- [Recorded data]
-.-.-
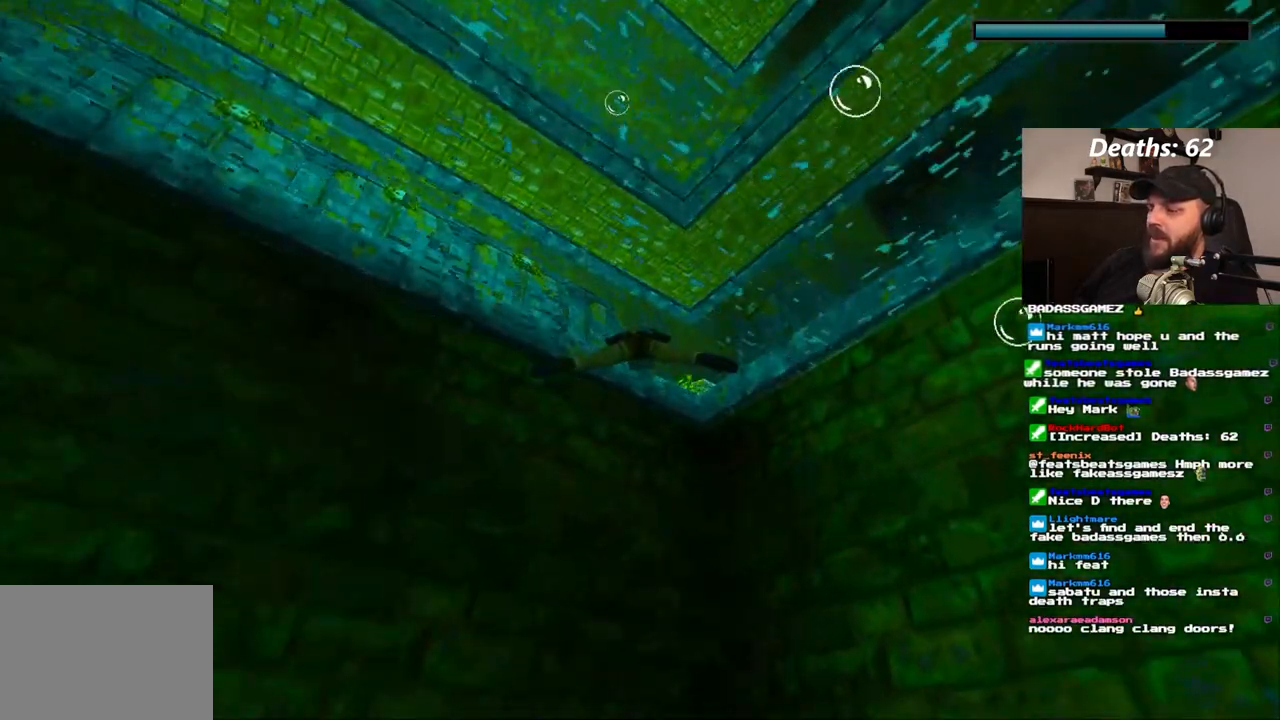
Gameplay with a controller (PlayStation layout); each line is a JSON object with the inputs held at the frame after it (dt_ms = milliseconds from this image to that frame). "events" lists button and stick changes between this image and that frame as [ms after this image, input, new state], when the widget could be followed in between. Not read: HOME L3 R1 R3.
{"dt_ms": 500, "buttons": ["SQUARE"], "left_stick": "center", "right_stick": "center", "events": []}
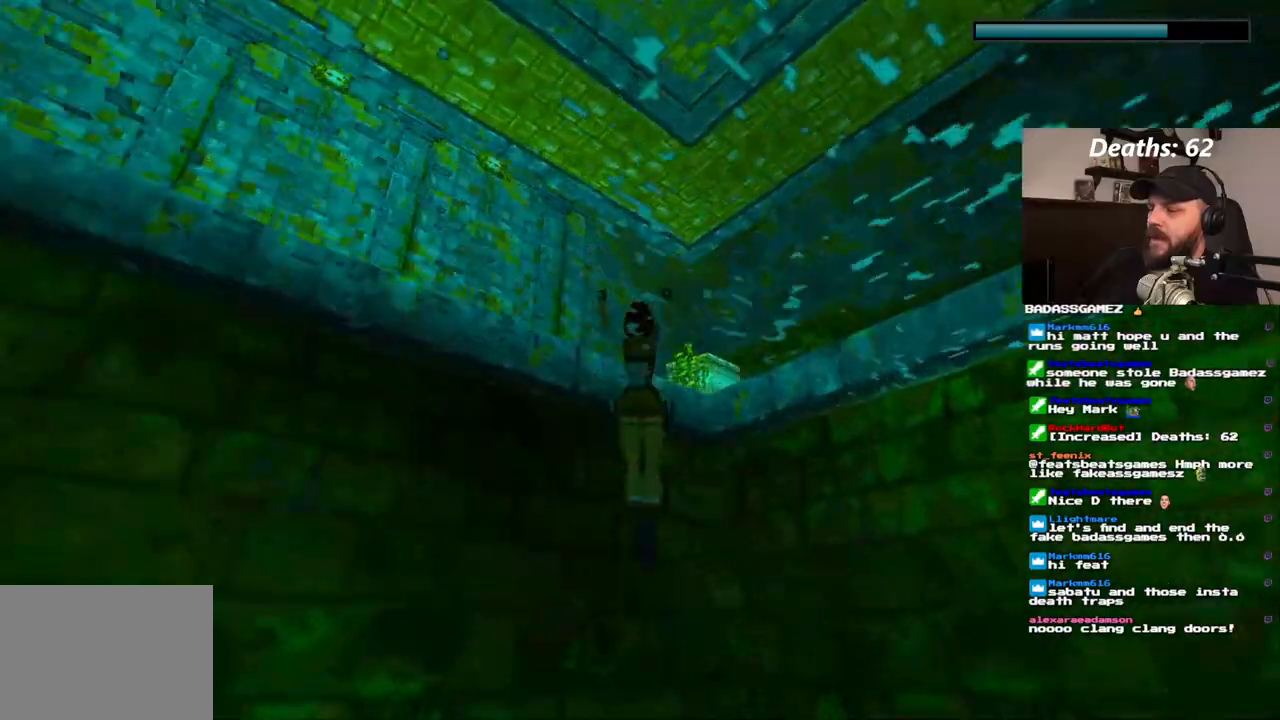
{"dt_ms": 500, "buttons": ["DPAD_UP", "DPAD_LEFT"], "left_stick": "center", "right_stick": "center", "events": [[33, "SQUARE", "up"], [117, "DPAD_UP", "down"], [283, "DPAD_LEFT", "down"]]}
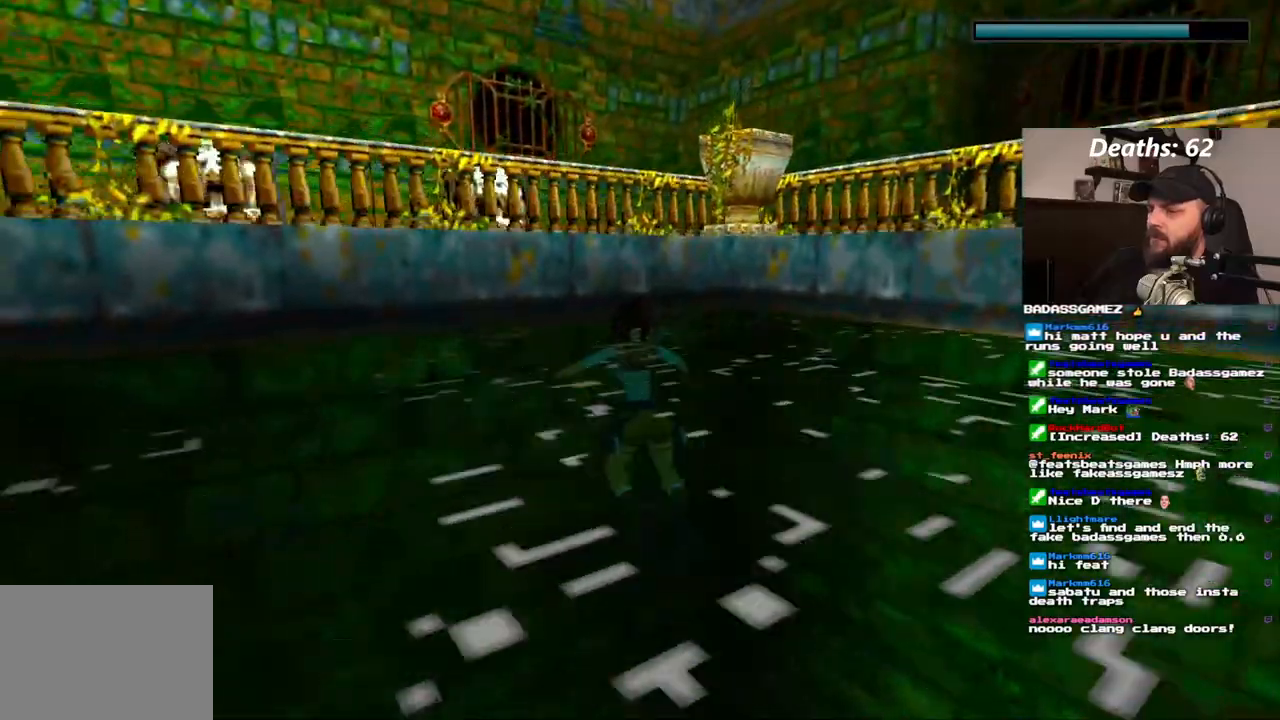
{"dt_ms": 1000, "buttons": [], "left_stick": "center", "right_stick": "center"}
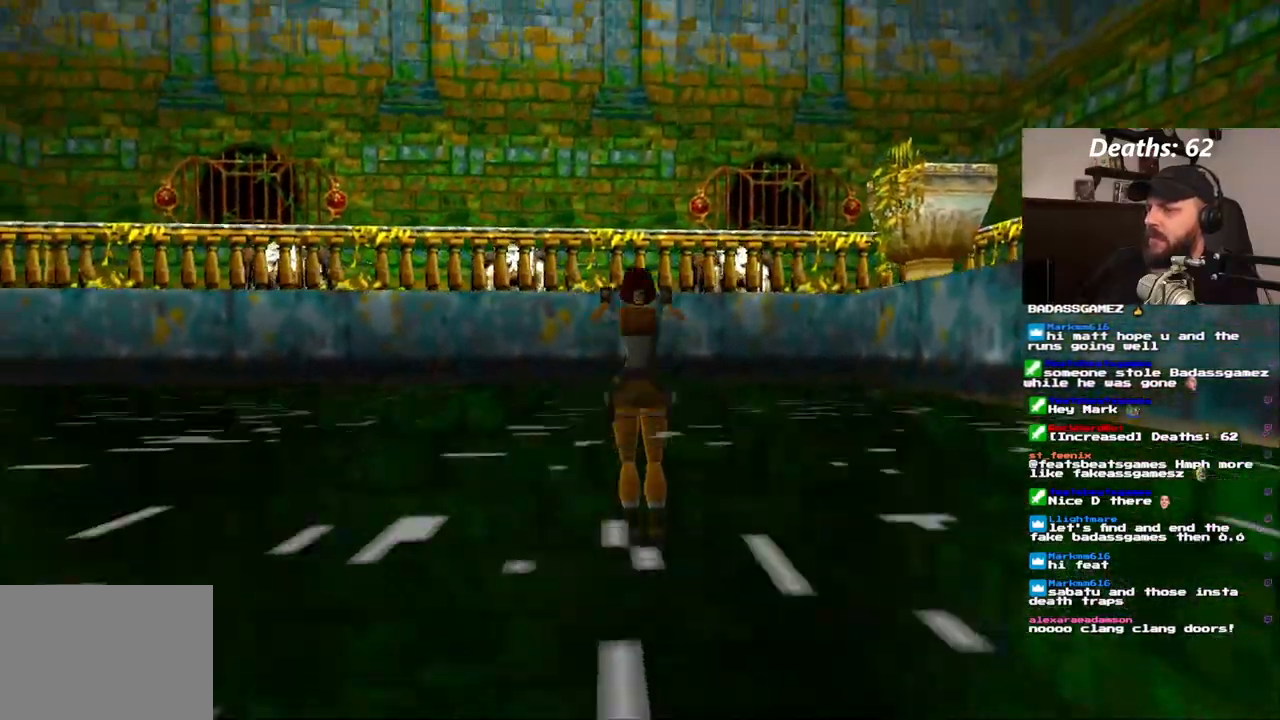
{"dt_ms": 500, "buttons": ["SQUARE"], "left_stick": "center", "right_stick": "center", "events": [[367, "SQUARE", "down"]]}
-.-.-
- [Exercise objective] Using the listing, copy every line where the word "SQUARE" shows up.

- [Output for this exercise]
{"dt_ms": 500, "buttons": ["SQUARE"], "left_stick": "center", "right_stick": "center", "events": []}
{"dt_ms": 500, "buttons": ["DPAD_UP", "DPAD_LEFT"], "left_stick": "center", "right_stick": "center", "events": [[33, "SQUARE", "up"], [117, "DPAD_UP", "down"], [283, "DPAD_LEFT", "down"]]}
{"dt_ms": 500, "buttons": ["SQUARE"], "left_stick": "center", "right_stick": "center", "events": [[367, "SQUARE", "down"]]}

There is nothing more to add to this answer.